Born in a middle class family in September 1923, Lee had a tumultuous but chequered political career which made him one of the best known figures in Asia.

Lee and his associates pushed for self-government in the 1950s during British colonial rule.

When Singapore became independent in August 1965 after it separated from Malaysia, Lee is said to have wept considering the enormity of the challenges ahead.

Lee didn't hesitate to use the stick as he went about battling Communists and other critics and building a modern Singapore the way he wanted.

"More than 100 years ago, this was a mud-flat swamp," he once said. "Today this is a modern city."

Amid one crisis after another, he rebuilt the island nation's struggling economy, brought racial tensions under control, rehoused the squatters and kept telling Singaporeans: "Never fear."

He promoted public housing, made English a compulsory language, turned Singapore green (he loved to plant trees), encouraged Singaporeans to have more babies, and told them to be more open vis-a-vis immigrants.

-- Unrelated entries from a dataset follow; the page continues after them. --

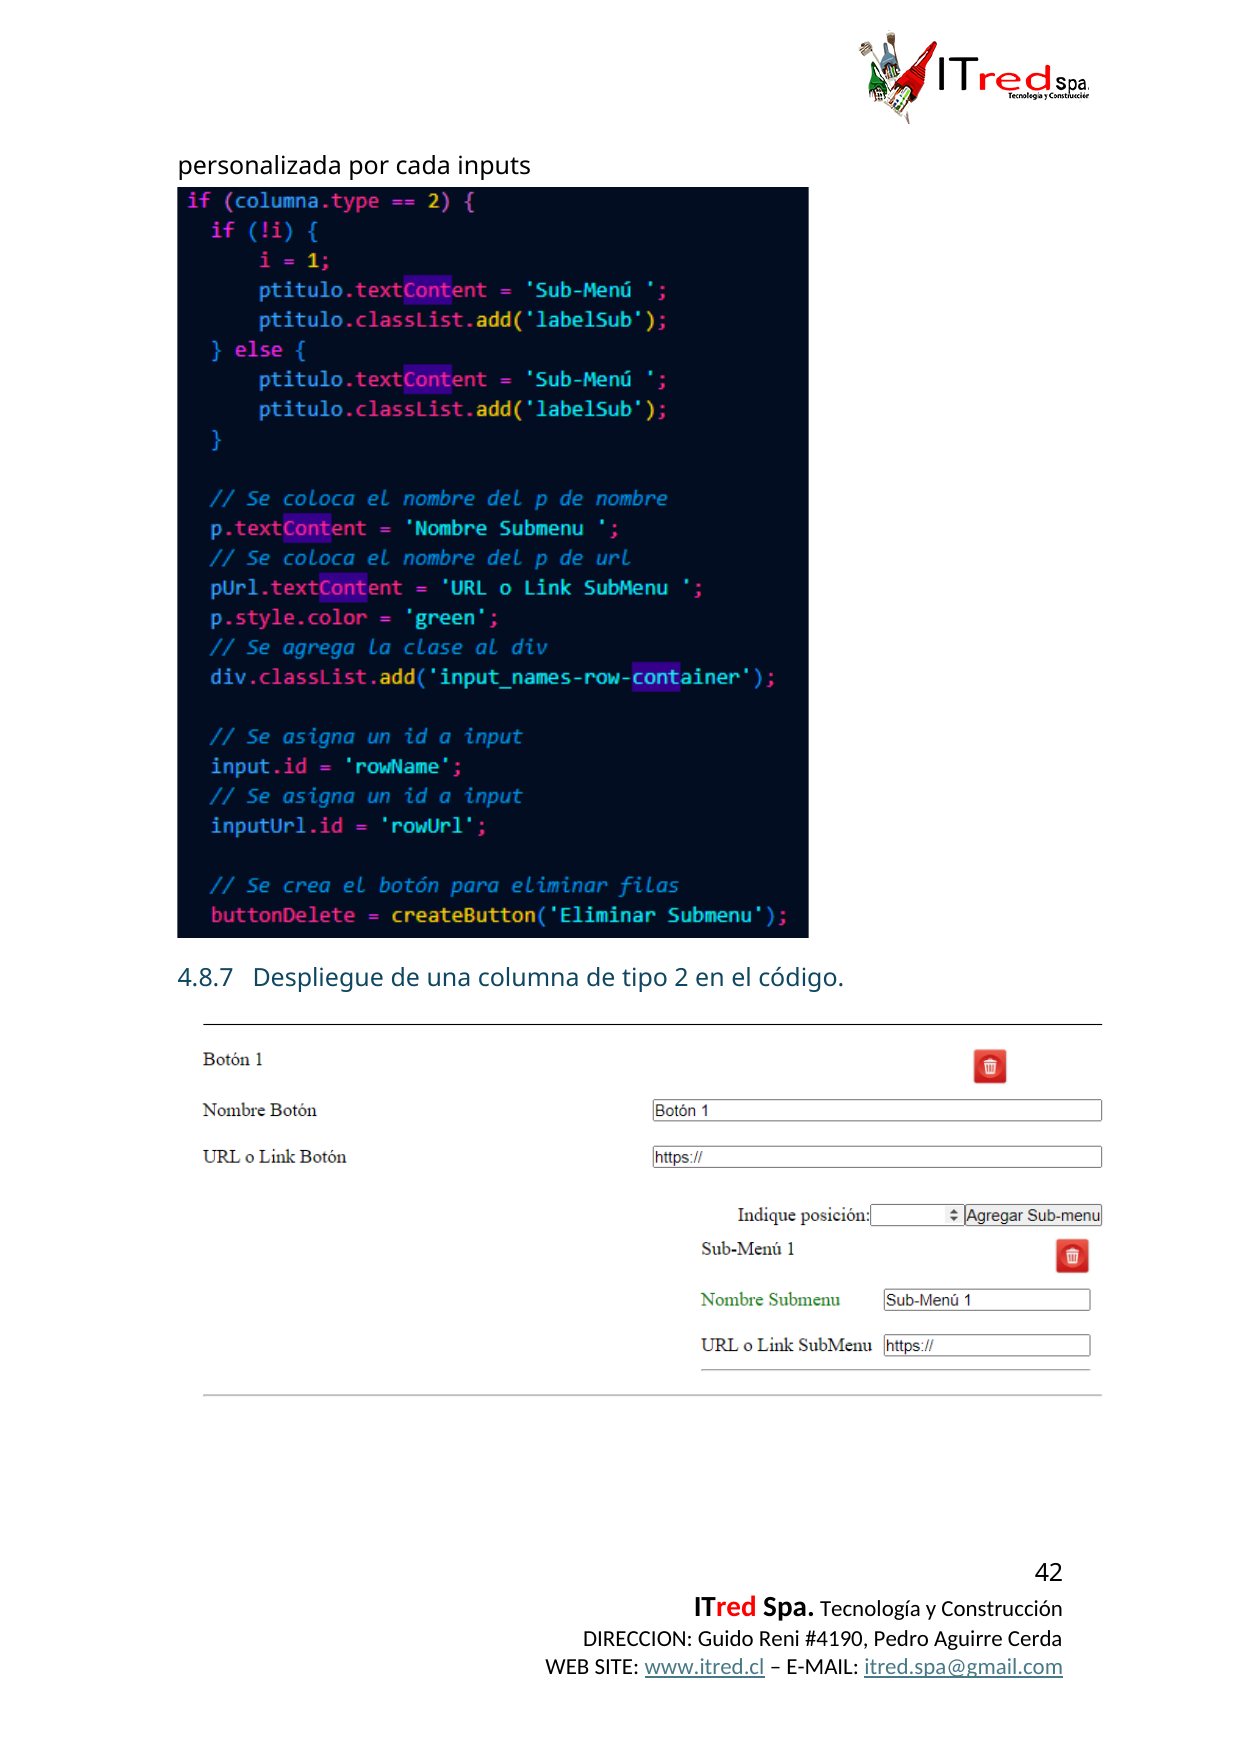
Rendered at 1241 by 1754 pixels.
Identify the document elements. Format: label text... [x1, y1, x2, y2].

picture [857, 30, 1089, 124]
subtitle Despliegue de una columna de tipo 2 en el código. [177, 959, 1063, 993]
picture [177, 187, 809, 938]
picture [177, 1007, 1118, 1403]
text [177, 148, 1063, 937]
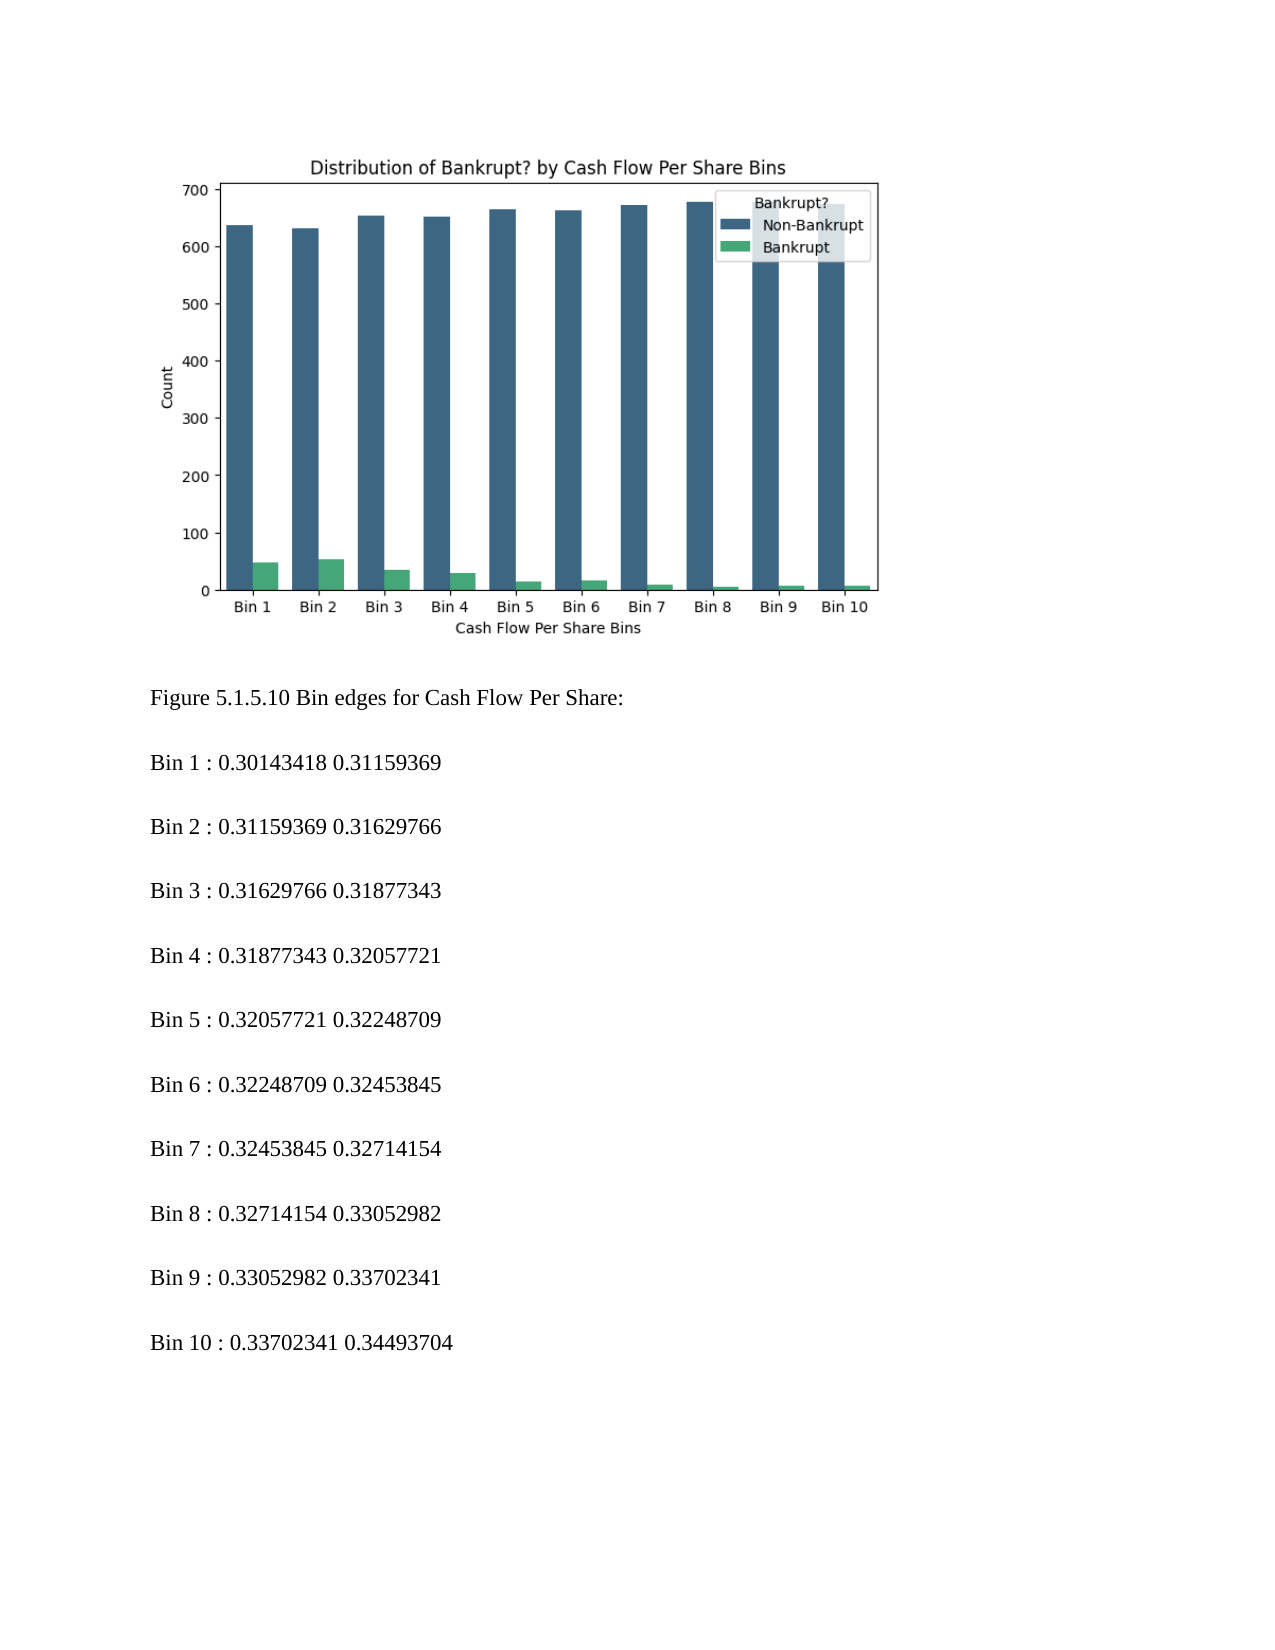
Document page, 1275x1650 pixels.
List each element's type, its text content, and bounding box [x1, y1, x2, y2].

text Bin 6 : 0.32248709 0.32453845 [150, 1071, 1125, 1097]
text Bin 9 : 0.33052982 0.33702341 [150, 1264, 1125, 1291]
text Bin 2 : 0.31159369 0.31629766 [150, 813, 1125, 839]
text Bin 4 : 0.31877343 0.32057721 [150, 942, 1125, 968]
picture [150, 150, 887, 646]
text Bin 7 : 0.32453845 0.32714154 [150, 1135, 1125, 1162]
text Bin 10 : 0.33702341 0.34493704 [150, 1329, 1125, 1355]
text Figure 5.1.5.10 Bin edges for Cash Flow Per Share: [150, 684, 1125, 710]
text Bin 8 : 0.32714154 0.33052982 [150, 1200, 1125, 1226]
text Bin 3 : 0.31629766 0.31877343 [150, 877, 1125, 904]
text Bin 5 : 0.32057721 0.32248709 [150, 1006, 1125, 1033]
text Bin 1 : 0.30143418 0.31159369 [150, 748, 1125, 775]
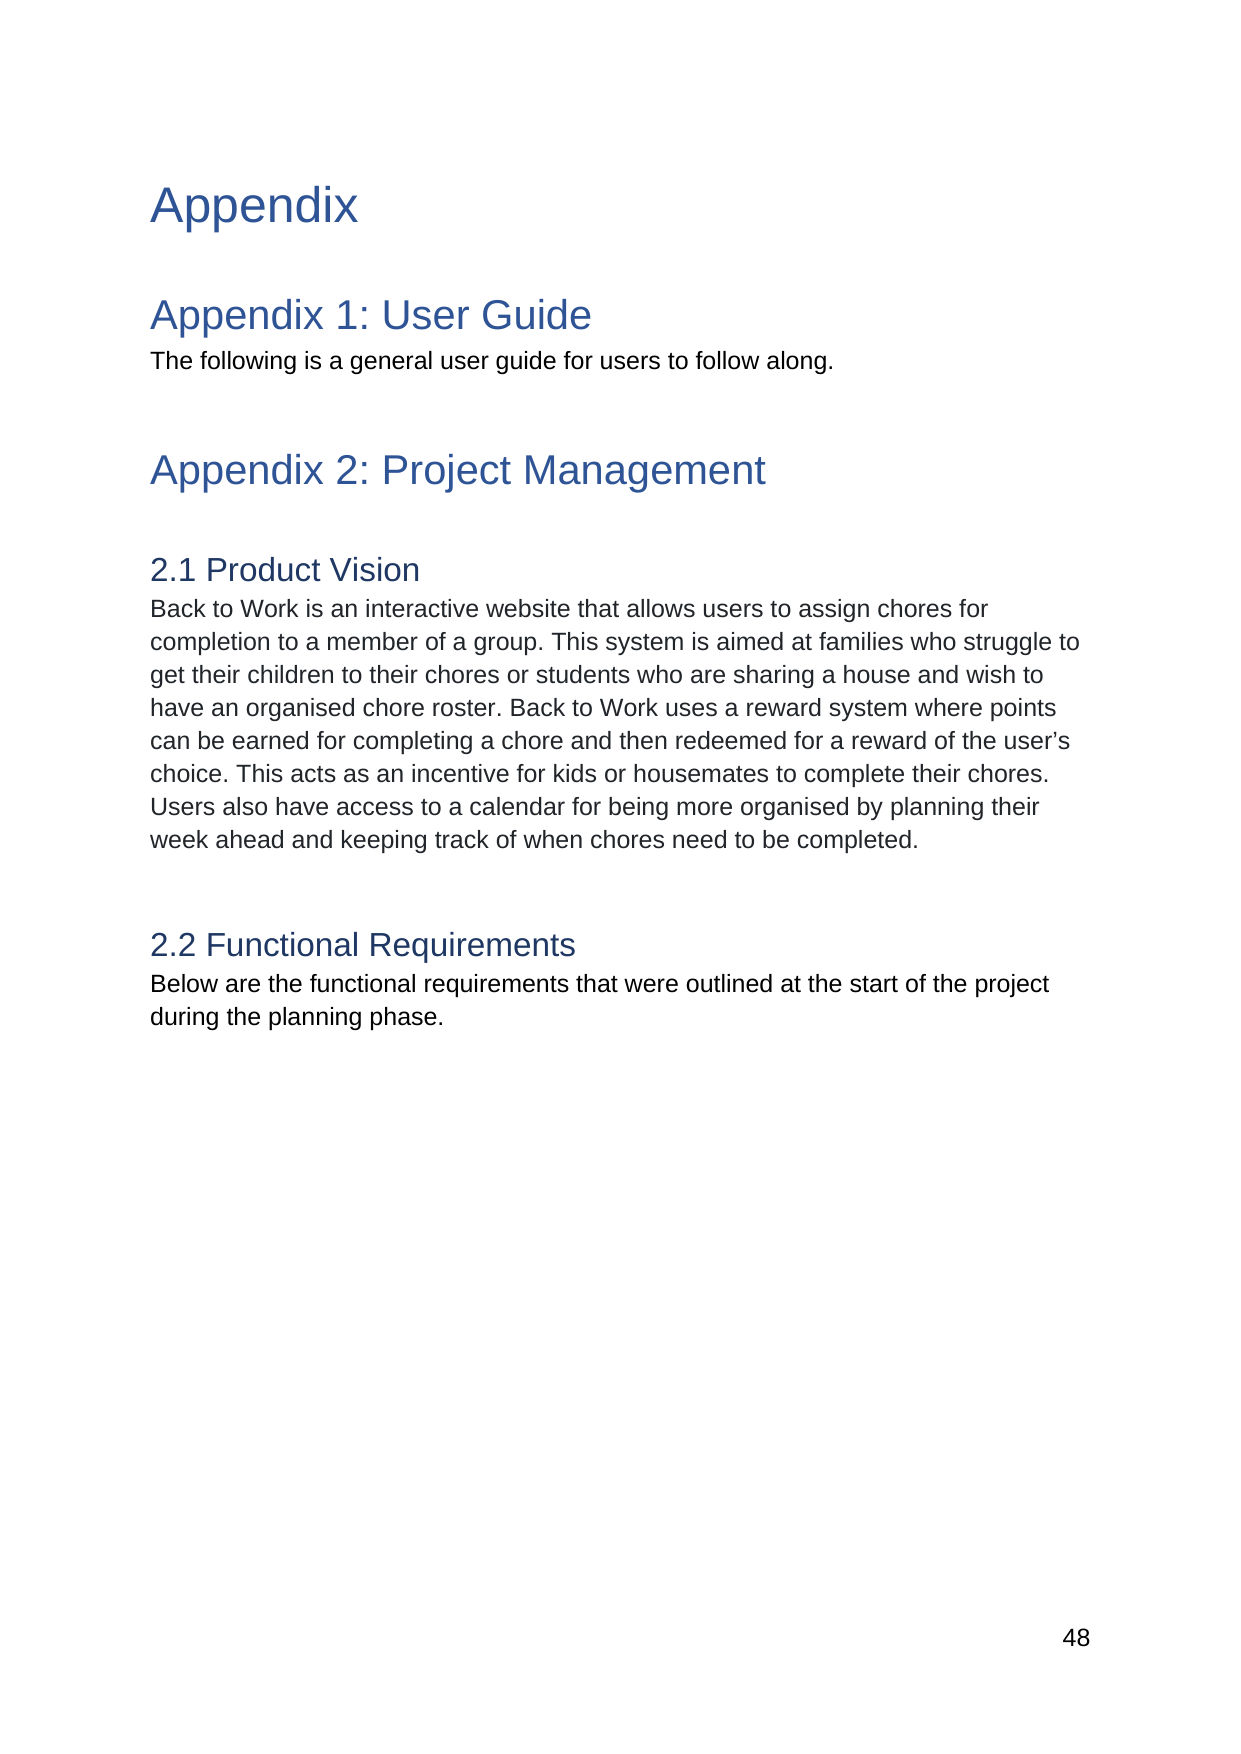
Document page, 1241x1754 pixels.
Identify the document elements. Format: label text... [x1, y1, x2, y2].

Lee was designated the prime minister in 1959 and held the post until 1990 when he handed charge to his son Lee Hsien Loong, who at 63 remains at the helm.

From 1990, Lee was called Senior Minister or Mentor, a post that helped him to keep a watch on everything which went on in the country, whose three main communities are the Chinese, the Malays and the Tamils.

Lee admitted that he liked to have his way.

"I am very determined," he said. "The whole ground can be against me but if I know it is right, I will do it. That is the business of a leader."

Critics called him a dictator, a man who built a Leninist state in the name of democracy, and one who did not hesitate to bankrupt his opponents.

Lee was critical of India's first prime minister Jawaharlal Nehru for not having a tighter grip over the country. He publicly admired Indira Gandhi for imposing Emergency in 1975. He made similar comments that made him look anti-India.

But he began to change his views once India unleashed economic reforms in 1991.

In 2005, in a speech in New Delhi, Lee said: "India must make up for much time lost... The time has come for India's next tryst with destiny."